┌────────

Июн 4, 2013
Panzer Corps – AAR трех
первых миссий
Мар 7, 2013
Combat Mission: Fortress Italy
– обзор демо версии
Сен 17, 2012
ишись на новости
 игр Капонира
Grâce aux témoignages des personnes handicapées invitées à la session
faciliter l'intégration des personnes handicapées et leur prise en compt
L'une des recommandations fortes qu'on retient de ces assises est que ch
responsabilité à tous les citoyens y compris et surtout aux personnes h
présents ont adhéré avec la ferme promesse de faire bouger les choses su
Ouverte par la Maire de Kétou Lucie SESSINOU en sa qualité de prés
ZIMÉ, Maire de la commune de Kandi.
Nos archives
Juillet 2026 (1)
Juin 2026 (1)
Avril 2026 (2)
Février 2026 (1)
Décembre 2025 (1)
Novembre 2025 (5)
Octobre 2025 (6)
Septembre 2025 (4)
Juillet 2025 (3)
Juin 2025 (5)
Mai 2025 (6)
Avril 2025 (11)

└────────
┌────────

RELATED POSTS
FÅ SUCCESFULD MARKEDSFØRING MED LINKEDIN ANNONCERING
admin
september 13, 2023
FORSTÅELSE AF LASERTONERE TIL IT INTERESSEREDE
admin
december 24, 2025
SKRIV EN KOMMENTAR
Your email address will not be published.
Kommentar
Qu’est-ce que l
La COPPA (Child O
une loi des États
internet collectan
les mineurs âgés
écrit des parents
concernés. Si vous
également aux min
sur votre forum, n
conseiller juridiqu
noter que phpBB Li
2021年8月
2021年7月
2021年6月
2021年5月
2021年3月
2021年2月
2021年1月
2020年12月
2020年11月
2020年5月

└────────
┌────────

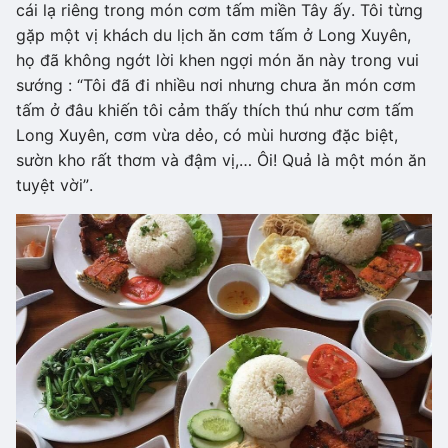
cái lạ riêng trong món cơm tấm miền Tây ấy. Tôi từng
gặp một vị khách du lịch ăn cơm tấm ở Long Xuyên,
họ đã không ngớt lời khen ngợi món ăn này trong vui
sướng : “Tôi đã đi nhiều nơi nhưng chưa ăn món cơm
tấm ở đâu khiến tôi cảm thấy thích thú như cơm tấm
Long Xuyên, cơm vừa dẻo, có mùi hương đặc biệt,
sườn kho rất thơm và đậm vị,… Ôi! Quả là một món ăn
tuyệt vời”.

└────────

WHAT YOU ARE ASKED TO DO => Quote the rows in the first block from the line containing "Июн 4, 2013" through the line containing "faciliter l'intégration des", with both of those lines included.

RESULT =>
Июн 4, 2013
Panzer Corps – AAR трех
первых миссий
Мар 7, 2013
Combat Mission: Fortress Italy
– обзор демо версии
Сен 17, 2012
ишись на новости
 игр Капонира
Grâce aux témoignages des personnes handicapées invitées à la session
faciliter l'intégration des personnes handicapées et leur prise en compt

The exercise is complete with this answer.